Quick primer on the DSM
- It is the Diagnostic and Statistical Manual of Mental Disorders published by the American Psychiatric Association. The fifth edition will be published in May 2013, after a 14-year revision.
- It is used by health care professionals in the United States and much of the world as the authoritative guide to the diagnosis of mental disorders.
- It establishes the criteria for an autism diagnosis. A diagnosis is necessary to receive social services, medical services, and insurance payments. Education services also consider the DSM.
The DSM-IV currently identifies a set of Pervasive Developmental Disorders that are considered “autism spectrum disorders.” These include Autistic Disorder, Asperger’s Disorder, and Pervasive Developmental Disorder – Not Otherwise Specified (PDD-NOS).
The proposed changes to the DSM will collect all of these disorders into one umbrella term called “Autism Spectrum Disorder” (ASD). Distinctions will be made according to severity levels, based on the amount of support needed due to challenges with social communication and restricted interests and repetitive behaviors.
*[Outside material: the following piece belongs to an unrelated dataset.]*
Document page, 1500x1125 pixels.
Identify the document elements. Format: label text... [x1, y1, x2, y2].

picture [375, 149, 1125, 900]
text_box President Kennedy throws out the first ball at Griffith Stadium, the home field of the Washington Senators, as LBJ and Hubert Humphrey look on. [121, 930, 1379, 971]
This change signals how ASD represents a continuum from mild to severe, rather than being a set of distinct disorders. It is hoped that clinicians will more accurately diagnose people with relevant symptoms and behaviors by recognizing the differences from person to person, instead of assigning labels that are inconsistently applied.
Currently, Autistic Disorder includes impairments in Communication, Social Interaction, and Restricted Interests and Repetitive Behaviors. The Communication and Social Interaction domains will be combined into one called “Social/Communication Deficits.” This change will hopefully make diagnoses more clear and distinct when applied across the autism spectrum.
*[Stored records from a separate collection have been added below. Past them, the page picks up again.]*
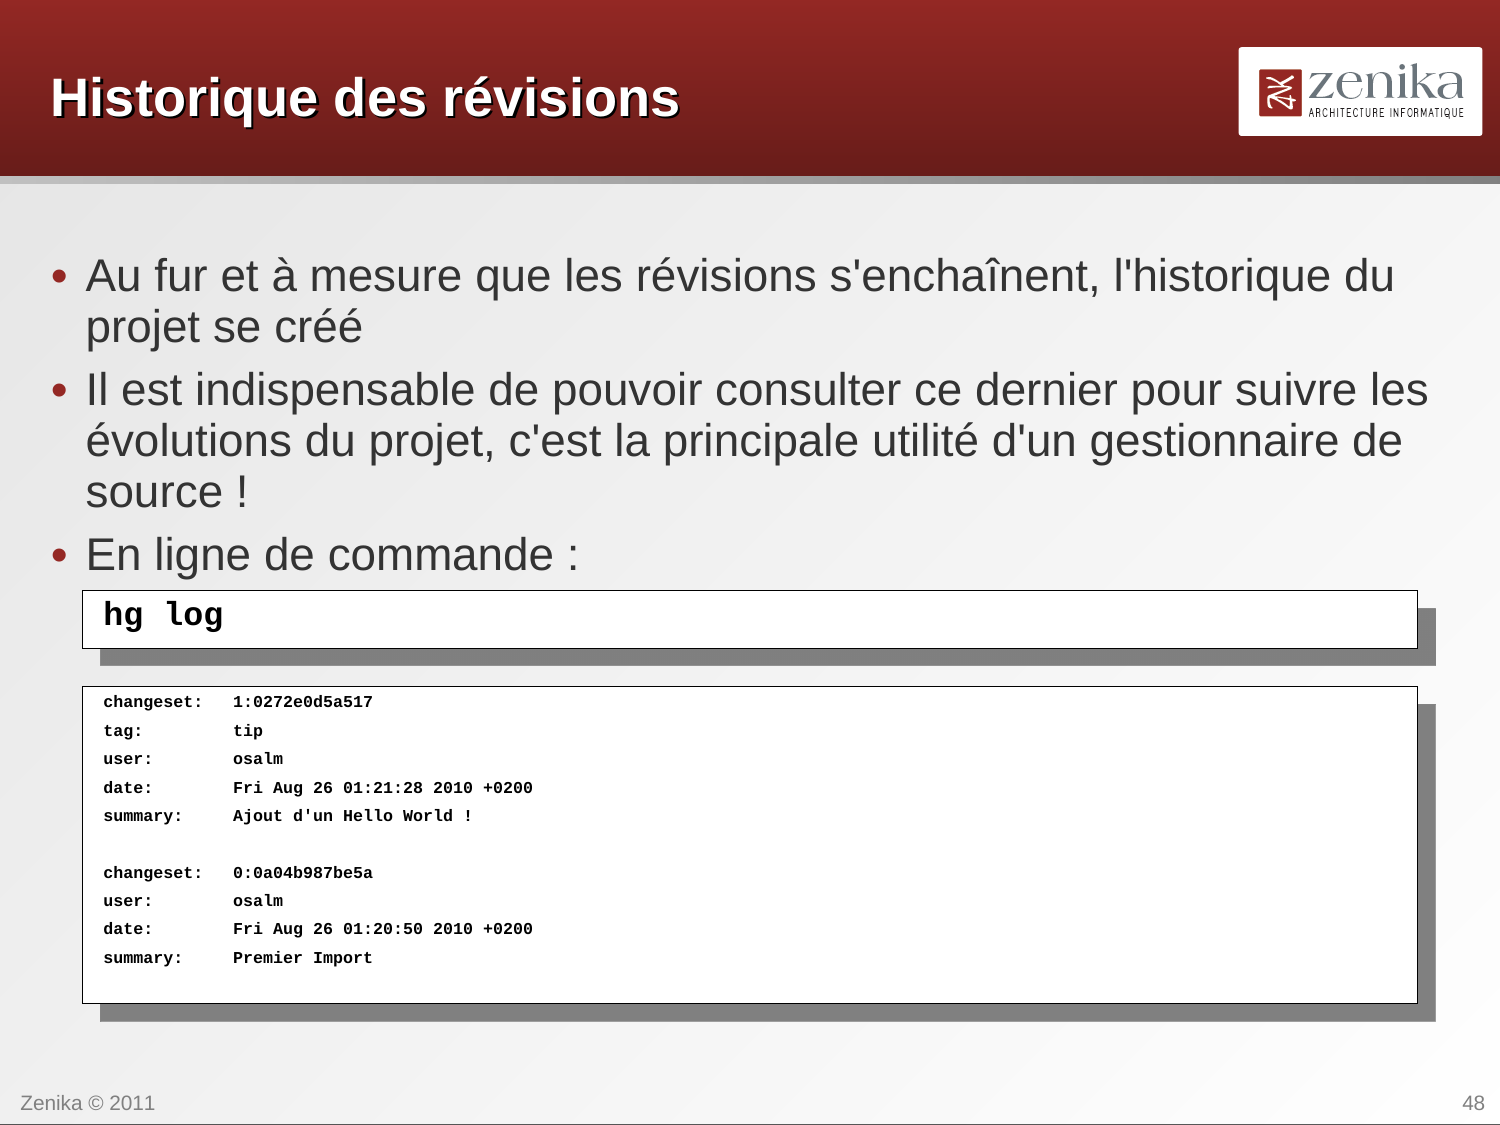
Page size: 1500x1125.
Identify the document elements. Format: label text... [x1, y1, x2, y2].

list Au fur et à mesure que les révisions s'enchaînent, l'historique du projet se créé Il est indispensable de pouvoir consulter ce dernier pour suivre les évolutions du projet, c'est la principale utilité d'un gestionnaire de source ! En ligne de commande : [50, 249, 1435, 1064]
text_box changeset: 1:0272e0d5a517 tag: tip user: osalm date: Fri Aug 26 01:21:28 2010 +0200 summary: Ajout d'un Hello World ! changeset: 0:0a04b987be5a user: osalm date: Fri Aug 26 01:20:50 2010 +0200 summary: Premier Import [82, 686, 1418, 1004]
text_box hg log [82, 590, 1418, 649]
title Historique des révisions [50, 22, 1206, 172]
picture [1257, 58, 1464, 125]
Much of the controversy revolves around the elimination of the labels of Asperger’s Disorder and PDD-NOS. If your child currently has a label of Asperger’s Disorder (Syndrome) or PDD-NOS, expect to hear different language when discussing their diagnosis. Because there are changes in the strictness of some criteria, clinicians may reconsider diagnoses. Studies support these changes. A recent analysis of the DSM-IV and DSM-V by Catherine Lord showed that 91% retained the ASD diagnosis, while 9% lacked sufficient social impairment for a diagnosis under the DSM-V.
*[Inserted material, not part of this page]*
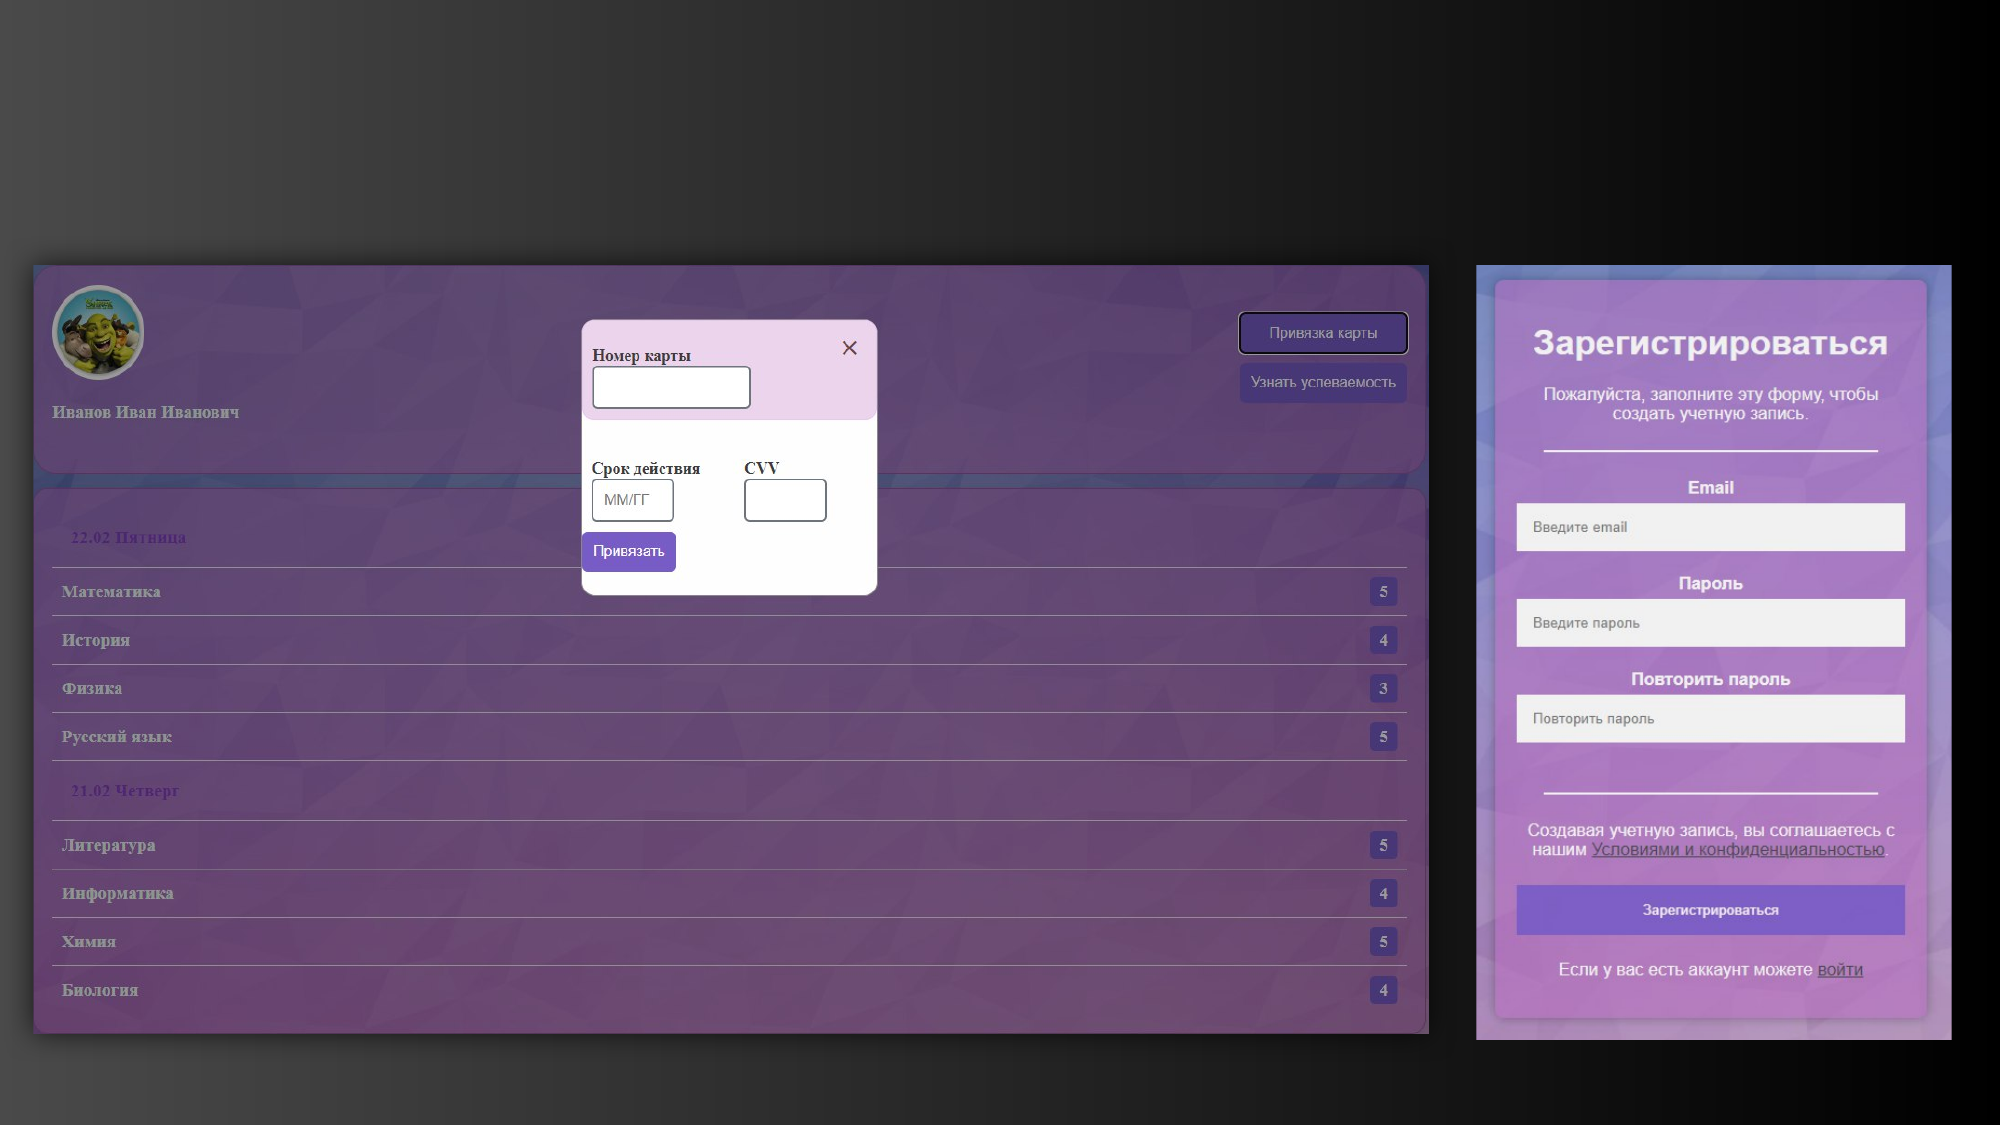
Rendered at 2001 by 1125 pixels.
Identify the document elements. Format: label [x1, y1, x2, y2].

picture [33, 265, 1429, 1034]
picture [1476, 265, 1952, 1040]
The changes in the DSM reflect research, analysis, and expert opinion. The people involved in the revision process hope that the changes are more accurate and reliable, ensuring consistency. What happens due to these changes remains to be seen. The implications will unfold over the months ahead and will have a ripple effect on social service eligibility, education services and insurance. As always you can support your child best by understanding how their diagnosis leads to services they need to build a successful future.